Look through the material below. Return exactly the lines from the one with "- book [276,448,352,535]" through the one with "- wall ornament [149,228,178,251]", both included.

### EXERCISE DATA
· · · · · · ·

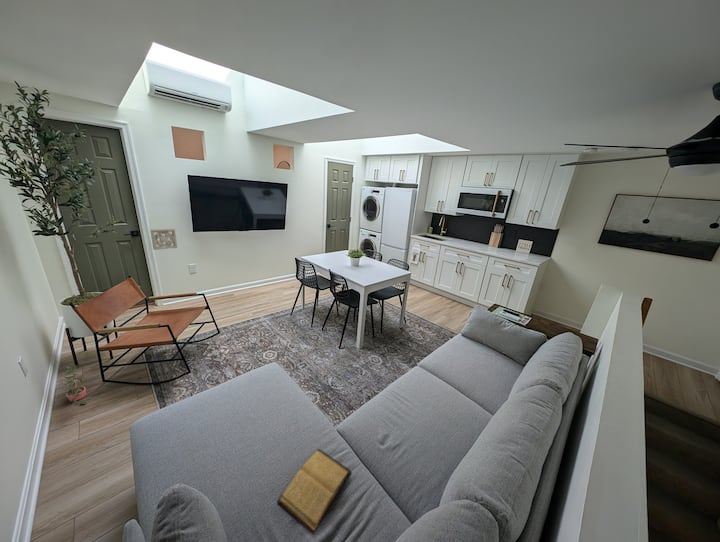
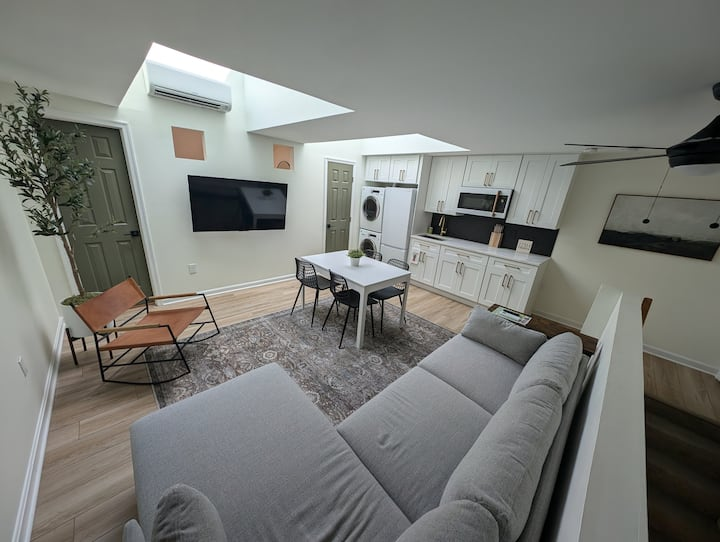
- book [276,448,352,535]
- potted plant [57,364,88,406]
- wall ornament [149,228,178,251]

· · · · · · ·

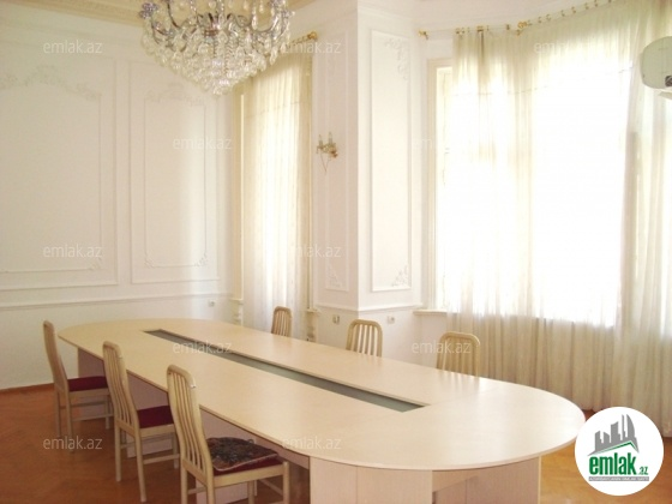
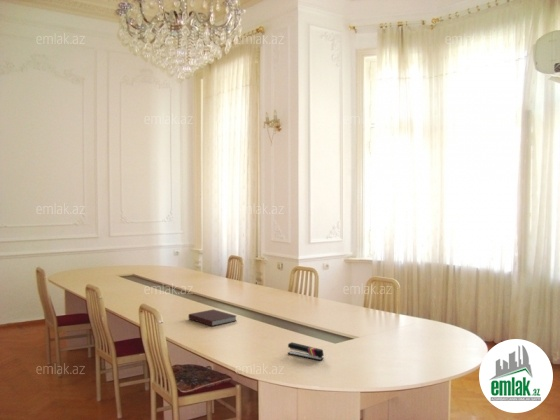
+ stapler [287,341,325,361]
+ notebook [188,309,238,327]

· · · · · · ·

### EXERCISE RESPONSE
- book [276,448,352,535]
- potted plant [57,364,88,406]
- wall ornament [149,228,178,251]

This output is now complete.